- [Kutipan Teks]
↓

Definisi Worldview Barat Sekular

 

Pertama, Wilhelm Dilthey. Worldview dalam pandangannya dapat dicermati dalam beberapa hal. Pertama, Worldview merupakan sesuatu yang inheren dalam jiwa manusia (mental). Seseorang akan menghadapi realitas dan kehidupan sesuai dengan worldview yang diyakininya. Ia bukan merupakan paksaan dan tidak berlawanan dengan keinginan jiwanya. Kedua, Sumber dari worldview ini adalah kehidupan,[1] di mana manusia mengalami dan menghadapi dunianya secara berulang atau dengan penghayatan mendalam, lalu dengan kesadarannya, terbentuklah seperangkat mental yang dipengaruhi oleh situasi dan kondisi di mana ia hidup.

 

Oleh karena itu, worldview seseorang berbeda-beda tergantung dengan bagaimana ia dipengaruhi oleh kehidupannya masing-masing. Dalam hal ini Dilthey mengatakan, “pandangan dunia berkembang dalam kondisi, iklim, ras, kebangsaan yang berbeda, yang ditentukan oleh sejarah dan melalui organisasi politik, batas waktu dan era yang terikat waktu.” Ketiga, kategori mental yang terbentuk dari lingkungan tersebut akan menentukan bagaimana ia menghadapi dunia atau kehidupannya.

 

Dari tiga hal yang dikemukakan Dilthey tersebut, dapat dikatakan bahwa worldview adalah seperangkat mental setiap manusia yang dibentuk oleh hal-hal yang berada di luar dirinya (lingkungan, budaya dan sebagainya), serta menentukan bagaimana seseorang memahami dunia sekitarnya.[2] 

 

Kedua, Friedrich Nietzsche. Tidak Jauh berbeda dengan Dilthey, Nietzche mengatakan bahwa worldview adalah produk dari sejarah, di mana seseorang membentuk worldviewnya sendiri tergantung pengaruh waktu, tempat dan budayanya.[3] Nietsche menekankan bahwa worldview seseorang mesti sesuai dengan kehendak dirinya, tanpa ada keterkaitan dan paksaan dari Tuhan, sebagai sesuatu yang transenden. Hal ini tidak lepas dari pemikirannya bahwa Tuhan telah mati, dan digantikan dengan Ãœbermensch (manusia super), yang membuat dan mengatur nilai sendiri untuk mengatur kehidupannya. Baginya, gagasan tentang Tuhan tidak memberikan efek terhadap bagaimana manusia berprilaku.[4]

 

Namun dalam pandangan Nietzsche, karena Tuhan tidak lagi memberi pengaruh pada pengaturan kehidupan manusia, atau aturan Tuhan tidak lagi menjadi cara pandang manusia dalam menghadapi realitas, maka sejatinya manusia merupakan makhluk yang hampa. Ia terlahir ke dunia dengan tanpa tujuan, tanpa nilai-nilai, dan tanpa tabi’at atau fitrah. Manusialah yang menentukan nilai-nilai kebenaran. Oleh karena itu, manusia tidak memiliki tujuan yang pasti, sebaliknya ia menuju kepada ketiadaan dan kehampaan.[5] Dengan demikian, dapat dipahami bahwa worldview dalam pandangannya adalah sebuah struktur mental yang tidak terikat dengan otoritas ketuhanan, terbentuk dari pengaruh lingkungan atau situasi dan kondisi kehidupan yang mengitarinya.

↑

- [Tujuan Tugas] Sambung teks di atas tentang definisi worldview Barat sekular, dimulai setelah kalimat terakhir yang tercantum.

- [Data yang Diberikan]
↓

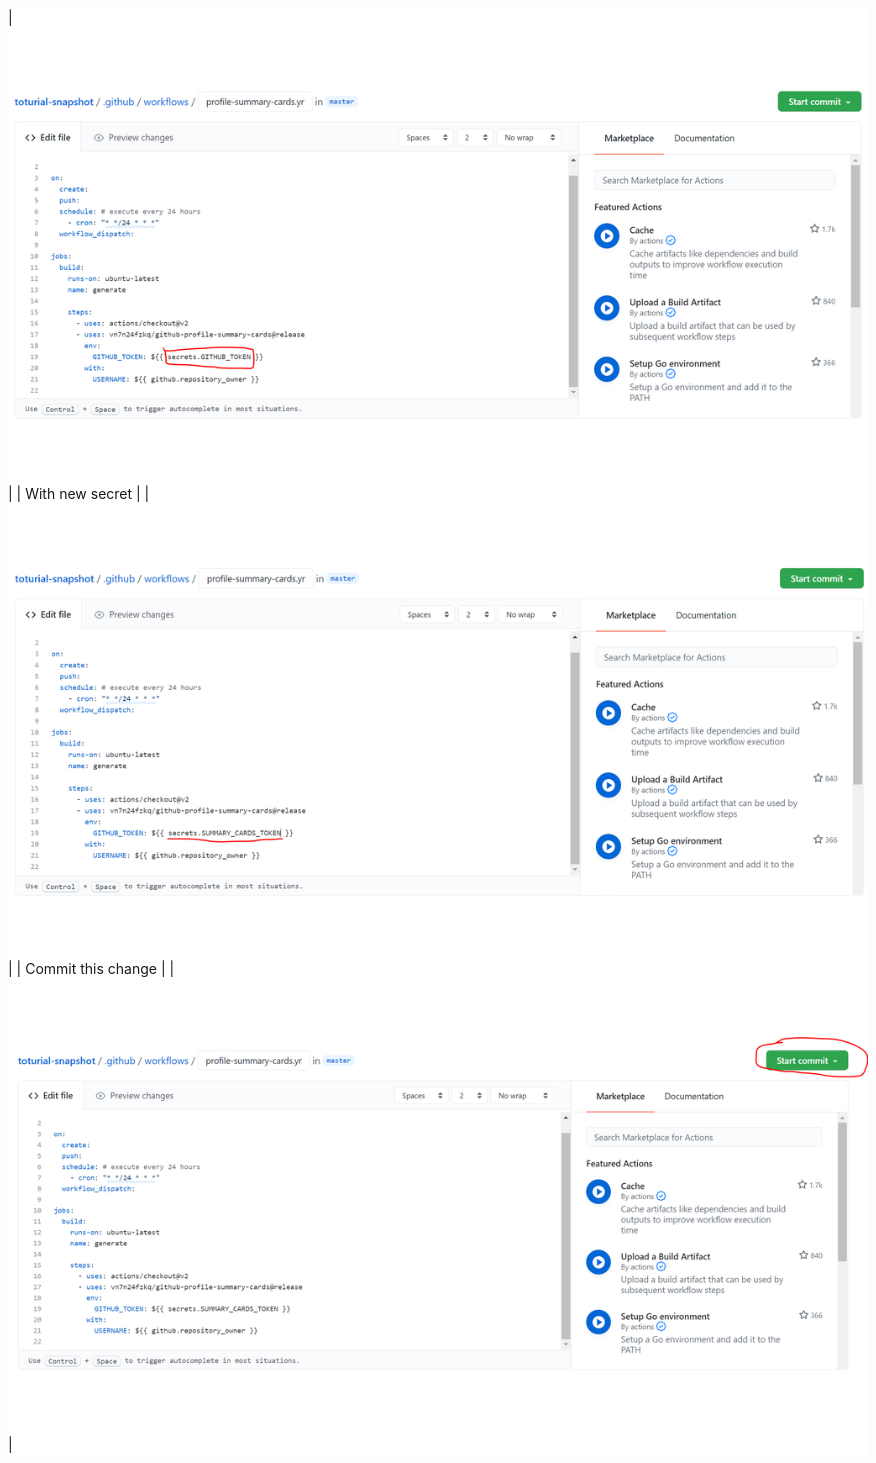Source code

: |     <img src="./assets_legacy/old-secret.png" height="450" width="950">     |
|                           With new secret                            |
|    <img src="./assets_legacy/new-secrect.png" height="450" width="950">     |
|                          Commit this change                          |
|   <img src="./assets_legacy/commit-secret.png" height="450" width="950">    |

↑

- [Jawaban Latihan]
 

Ketiga, Ludwig Wittgenstein. Worldview menurut Wittgenstein merupakan pendekatan dan cara pandang terhadap Dunia yang kebenarannya tidak dapat diverifikasi. Seseorang yang memiliki worldview dalam pandangan Wittgenstein adalah dia yang menentukan cara pandangnya sendiri, sesuai dengan kehendak dirinya, walaupun tidak menemukan pembenarannya sama sekali. Tegasnya, worldview Wittgenstein, sebagaimana disebut oleh Naugle adalah,“a way of thinking about reality that rejects the notion that one can have knowledge of objective reality and thus limits knowable reality to the language on find useful in getting what one wants”.[6] Definisi demikian diyakini Wittgenstein karena ia memahami bahwa sesuatu yang penting adalah tercapainya keinginan seseorang. Hal itu dilakukan dengan memahami sesuatu sesuai dirinya.

 

Untuk memahami sedikit lebih jauh apa yang didefinisikannya mengenai worldview, perlu mengetahui pandangannya terhadap realitas dan kebenaran. Mengenai realitas, ia mengatakan bahwa realitas sesungguhnya terdapat di dalam Bahasa. Tidak mungkin terdapat kebenaran di luar bahasa. Selain itu, setiap orang berhak menafsirkan bahasa sesuai dengan kehendaknya. Dalam hal ini, Wittgenstein memiliki pandangan yang ekstrem terkait dengan ontologi. Selain itu, ia juga menolak untuk membicarakan epistemologi. Sebab, apa yang penting bagi setiap orang, menurutnya, adalah bukan tentang mengakui adanya ontologi dan epistemologi, namun tentang bagaimana cara seseorang memahami dan menggunakan kebenaran yang terdapat dalam bahasa.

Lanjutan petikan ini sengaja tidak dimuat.